►
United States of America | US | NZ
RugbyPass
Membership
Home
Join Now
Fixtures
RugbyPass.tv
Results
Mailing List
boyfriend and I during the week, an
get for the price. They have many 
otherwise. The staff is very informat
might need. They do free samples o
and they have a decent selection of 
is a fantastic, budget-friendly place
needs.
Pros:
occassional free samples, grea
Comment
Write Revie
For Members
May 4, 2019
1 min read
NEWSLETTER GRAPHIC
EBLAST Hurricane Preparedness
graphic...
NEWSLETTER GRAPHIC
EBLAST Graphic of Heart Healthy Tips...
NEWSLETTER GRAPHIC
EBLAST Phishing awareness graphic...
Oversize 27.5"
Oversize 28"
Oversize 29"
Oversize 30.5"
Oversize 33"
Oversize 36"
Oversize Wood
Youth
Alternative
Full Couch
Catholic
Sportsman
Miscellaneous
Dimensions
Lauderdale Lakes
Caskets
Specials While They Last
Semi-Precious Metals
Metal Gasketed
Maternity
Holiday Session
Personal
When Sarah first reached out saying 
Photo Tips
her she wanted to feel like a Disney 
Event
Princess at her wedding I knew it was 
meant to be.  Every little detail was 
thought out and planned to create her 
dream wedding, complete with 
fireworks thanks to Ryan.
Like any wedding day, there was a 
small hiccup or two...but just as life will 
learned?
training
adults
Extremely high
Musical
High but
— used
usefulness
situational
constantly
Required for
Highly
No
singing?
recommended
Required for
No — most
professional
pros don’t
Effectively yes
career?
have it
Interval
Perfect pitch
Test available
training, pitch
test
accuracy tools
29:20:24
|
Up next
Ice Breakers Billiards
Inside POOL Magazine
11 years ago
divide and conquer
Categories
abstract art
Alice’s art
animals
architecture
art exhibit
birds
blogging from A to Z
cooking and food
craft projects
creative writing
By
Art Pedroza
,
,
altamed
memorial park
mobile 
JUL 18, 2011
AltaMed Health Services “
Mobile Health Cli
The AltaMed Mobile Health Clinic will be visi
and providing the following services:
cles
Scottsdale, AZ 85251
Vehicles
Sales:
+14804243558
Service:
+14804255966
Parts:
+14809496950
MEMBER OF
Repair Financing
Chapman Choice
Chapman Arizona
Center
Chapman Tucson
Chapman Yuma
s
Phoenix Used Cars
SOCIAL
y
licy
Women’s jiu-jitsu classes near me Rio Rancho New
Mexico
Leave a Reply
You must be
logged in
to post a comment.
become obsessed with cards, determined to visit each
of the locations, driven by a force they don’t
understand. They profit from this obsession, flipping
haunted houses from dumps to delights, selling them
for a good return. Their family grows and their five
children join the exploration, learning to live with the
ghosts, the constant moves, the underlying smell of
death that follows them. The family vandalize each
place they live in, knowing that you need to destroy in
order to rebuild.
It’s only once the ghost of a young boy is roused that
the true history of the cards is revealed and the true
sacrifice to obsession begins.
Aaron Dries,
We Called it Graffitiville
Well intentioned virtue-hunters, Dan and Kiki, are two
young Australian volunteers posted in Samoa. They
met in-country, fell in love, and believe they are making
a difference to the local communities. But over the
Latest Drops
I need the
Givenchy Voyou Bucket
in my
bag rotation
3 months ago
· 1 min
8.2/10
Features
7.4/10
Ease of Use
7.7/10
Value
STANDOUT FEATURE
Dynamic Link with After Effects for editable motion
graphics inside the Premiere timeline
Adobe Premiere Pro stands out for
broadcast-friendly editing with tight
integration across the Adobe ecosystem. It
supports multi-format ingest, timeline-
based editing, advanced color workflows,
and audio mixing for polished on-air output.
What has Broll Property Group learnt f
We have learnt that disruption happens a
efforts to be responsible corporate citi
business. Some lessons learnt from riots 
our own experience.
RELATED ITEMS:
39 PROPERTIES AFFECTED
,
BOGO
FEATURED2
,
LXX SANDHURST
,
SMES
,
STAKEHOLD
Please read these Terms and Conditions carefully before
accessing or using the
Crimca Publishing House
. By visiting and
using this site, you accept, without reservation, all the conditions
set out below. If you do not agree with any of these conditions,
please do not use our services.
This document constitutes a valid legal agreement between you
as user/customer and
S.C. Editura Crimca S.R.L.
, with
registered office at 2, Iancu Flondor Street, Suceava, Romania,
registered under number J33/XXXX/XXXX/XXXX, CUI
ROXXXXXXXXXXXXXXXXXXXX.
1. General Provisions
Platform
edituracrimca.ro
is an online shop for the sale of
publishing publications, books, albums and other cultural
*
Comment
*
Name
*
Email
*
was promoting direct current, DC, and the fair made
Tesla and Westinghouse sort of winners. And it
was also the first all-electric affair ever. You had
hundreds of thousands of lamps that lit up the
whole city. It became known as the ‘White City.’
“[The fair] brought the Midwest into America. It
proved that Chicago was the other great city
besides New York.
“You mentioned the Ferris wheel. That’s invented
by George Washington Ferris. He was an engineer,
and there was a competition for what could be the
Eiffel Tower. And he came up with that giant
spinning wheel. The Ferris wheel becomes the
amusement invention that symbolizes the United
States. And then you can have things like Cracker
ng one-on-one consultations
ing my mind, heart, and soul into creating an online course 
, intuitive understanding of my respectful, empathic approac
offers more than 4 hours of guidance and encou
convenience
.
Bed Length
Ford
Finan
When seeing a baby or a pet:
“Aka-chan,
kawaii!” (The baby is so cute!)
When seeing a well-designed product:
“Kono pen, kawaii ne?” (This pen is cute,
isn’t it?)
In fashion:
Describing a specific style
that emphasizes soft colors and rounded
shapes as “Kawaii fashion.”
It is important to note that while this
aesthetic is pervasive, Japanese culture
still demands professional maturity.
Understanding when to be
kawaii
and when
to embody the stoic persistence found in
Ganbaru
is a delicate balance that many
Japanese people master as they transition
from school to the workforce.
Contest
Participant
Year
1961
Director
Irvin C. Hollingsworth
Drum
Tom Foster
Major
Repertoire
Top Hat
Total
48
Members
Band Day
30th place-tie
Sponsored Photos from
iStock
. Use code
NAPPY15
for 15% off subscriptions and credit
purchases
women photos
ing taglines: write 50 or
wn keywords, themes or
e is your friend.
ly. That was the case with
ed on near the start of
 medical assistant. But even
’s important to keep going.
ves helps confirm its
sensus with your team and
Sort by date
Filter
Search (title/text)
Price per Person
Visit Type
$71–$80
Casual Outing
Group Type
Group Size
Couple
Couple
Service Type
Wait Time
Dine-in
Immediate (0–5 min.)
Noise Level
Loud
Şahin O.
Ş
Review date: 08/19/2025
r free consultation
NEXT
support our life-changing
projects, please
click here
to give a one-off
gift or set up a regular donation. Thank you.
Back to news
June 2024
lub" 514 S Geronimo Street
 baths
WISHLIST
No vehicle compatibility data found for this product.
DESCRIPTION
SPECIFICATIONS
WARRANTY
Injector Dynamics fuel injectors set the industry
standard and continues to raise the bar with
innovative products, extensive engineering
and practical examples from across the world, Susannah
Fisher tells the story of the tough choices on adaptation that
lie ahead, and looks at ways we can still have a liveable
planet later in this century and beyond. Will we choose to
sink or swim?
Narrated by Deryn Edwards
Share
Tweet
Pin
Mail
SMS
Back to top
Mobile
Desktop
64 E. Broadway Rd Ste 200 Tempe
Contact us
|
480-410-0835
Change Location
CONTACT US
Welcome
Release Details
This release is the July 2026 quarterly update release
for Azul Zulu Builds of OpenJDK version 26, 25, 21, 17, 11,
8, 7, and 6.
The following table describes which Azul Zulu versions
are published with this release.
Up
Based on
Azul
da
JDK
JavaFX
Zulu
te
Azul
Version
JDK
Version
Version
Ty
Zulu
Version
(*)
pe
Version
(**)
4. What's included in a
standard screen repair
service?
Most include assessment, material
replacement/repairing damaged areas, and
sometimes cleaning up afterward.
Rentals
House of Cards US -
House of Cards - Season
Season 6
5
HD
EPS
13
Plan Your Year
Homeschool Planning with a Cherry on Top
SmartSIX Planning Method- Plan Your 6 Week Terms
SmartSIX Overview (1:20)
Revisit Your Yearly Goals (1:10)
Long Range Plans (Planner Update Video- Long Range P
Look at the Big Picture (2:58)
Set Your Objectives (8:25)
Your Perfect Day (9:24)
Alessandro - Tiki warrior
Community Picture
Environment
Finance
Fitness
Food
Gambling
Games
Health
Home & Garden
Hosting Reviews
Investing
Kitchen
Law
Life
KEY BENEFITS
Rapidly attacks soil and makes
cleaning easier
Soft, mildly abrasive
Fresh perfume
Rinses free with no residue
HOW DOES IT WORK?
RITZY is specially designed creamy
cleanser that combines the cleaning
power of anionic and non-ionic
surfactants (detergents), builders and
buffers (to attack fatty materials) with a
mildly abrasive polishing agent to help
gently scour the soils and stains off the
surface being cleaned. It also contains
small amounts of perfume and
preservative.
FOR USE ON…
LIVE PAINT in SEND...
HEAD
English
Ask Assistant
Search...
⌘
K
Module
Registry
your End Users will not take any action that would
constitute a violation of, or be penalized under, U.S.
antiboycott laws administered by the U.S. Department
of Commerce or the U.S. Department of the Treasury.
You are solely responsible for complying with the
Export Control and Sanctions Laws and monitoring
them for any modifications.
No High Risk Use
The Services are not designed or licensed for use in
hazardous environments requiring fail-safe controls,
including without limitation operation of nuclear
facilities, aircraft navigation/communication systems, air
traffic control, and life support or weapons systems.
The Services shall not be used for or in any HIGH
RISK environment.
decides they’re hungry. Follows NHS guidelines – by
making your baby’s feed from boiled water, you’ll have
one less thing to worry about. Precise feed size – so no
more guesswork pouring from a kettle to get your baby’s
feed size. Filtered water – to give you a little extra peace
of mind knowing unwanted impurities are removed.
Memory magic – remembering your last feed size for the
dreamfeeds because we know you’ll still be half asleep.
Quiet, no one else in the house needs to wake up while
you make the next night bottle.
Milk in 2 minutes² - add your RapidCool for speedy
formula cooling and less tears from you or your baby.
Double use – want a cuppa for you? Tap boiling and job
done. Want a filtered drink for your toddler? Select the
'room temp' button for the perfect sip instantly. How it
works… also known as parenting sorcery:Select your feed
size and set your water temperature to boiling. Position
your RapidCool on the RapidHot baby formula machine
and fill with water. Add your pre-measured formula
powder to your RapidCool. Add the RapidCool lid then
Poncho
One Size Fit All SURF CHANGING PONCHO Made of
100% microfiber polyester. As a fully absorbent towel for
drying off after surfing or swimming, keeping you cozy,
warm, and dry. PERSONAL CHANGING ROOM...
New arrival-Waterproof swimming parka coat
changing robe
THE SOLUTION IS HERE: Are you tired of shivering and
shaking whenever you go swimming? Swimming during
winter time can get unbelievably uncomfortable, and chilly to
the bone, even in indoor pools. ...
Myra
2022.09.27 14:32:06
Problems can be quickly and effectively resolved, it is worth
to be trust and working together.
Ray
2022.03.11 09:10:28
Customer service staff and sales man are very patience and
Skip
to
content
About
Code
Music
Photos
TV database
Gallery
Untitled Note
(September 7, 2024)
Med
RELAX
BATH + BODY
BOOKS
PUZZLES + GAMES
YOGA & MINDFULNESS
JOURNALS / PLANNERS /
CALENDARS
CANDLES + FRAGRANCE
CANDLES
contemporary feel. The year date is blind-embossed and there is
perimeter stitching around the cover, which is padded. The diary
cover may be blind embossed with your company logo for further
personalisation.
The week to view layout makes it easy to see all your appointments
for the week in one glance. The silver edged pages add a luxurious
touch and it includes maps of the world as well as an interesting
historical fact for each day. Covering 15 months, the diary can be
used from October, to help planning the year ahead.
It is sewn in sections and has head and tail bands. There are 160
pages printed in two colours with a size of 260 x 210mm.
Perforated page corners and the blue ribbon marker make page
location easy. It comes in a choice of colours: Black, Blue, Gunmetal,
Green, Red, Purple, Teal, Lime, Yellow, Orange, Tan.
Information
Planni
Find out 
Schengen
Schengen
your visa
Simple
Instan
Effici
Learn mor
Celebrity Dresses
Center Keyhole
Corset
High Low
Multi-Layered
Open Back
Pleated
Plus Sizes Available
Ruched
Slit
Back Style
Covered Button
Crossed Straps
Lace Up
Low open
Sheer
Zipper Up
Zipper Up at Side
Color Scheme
◄
#### WHAT THE EXERCISE ASKS
Repeat the records word for word, from the very start through the line that contains "fireworks thanks to Ryan.", with both ends included.

#### RESULT
United States of America | US | NZ
RugbyPass
Membership
Home
Join Now
Fixtures
RugbyPass.tv
Results
Mailing List
boyfriend and I during the week, an
get for the price. They have many 
otherwise. The staff is very informat
might need. They do free samples o
and they have a decent selection of 
is a fantastic, budget-friendly place
needs.
Pros:
occassional free samples, grea
Comment
Write Revie
For Members
May 4, 2019
1 min read
NEWSLETTER GRAPHIC
EBLAST Hurricane Preparedness
graphic...
NEWSLETTER GRAPHIC
EBLAST Graphic of Heart Healthy Tips...
NEWSLETTER GRAPHIC
EBLAST Phishing awareness graphic...
Oversize 27.5"
Oversize 28"
Oversize 29"
Oversize 30.5"
Oversize 33"
Oversize 36"
Oversize Wood
Youth
Alternative
Full Couch
Catholic
Sportsman
Miscellaneous
Dimensions
Lauderdale Lakes
Caskets
Specials While They Last
Semi-Precious Metals
Metal Gasketed
Maternity
Holiday Session
Personal
When Sarah first reached out saying 
Photo Tips
her she wanted to feel like a Disney 
Event
Princess at her wedding I knew it was 
meant to be.  Every little detail was 
thought out and planned to create her 
dream wedding, complete with 
fireworks thanks to Ryan.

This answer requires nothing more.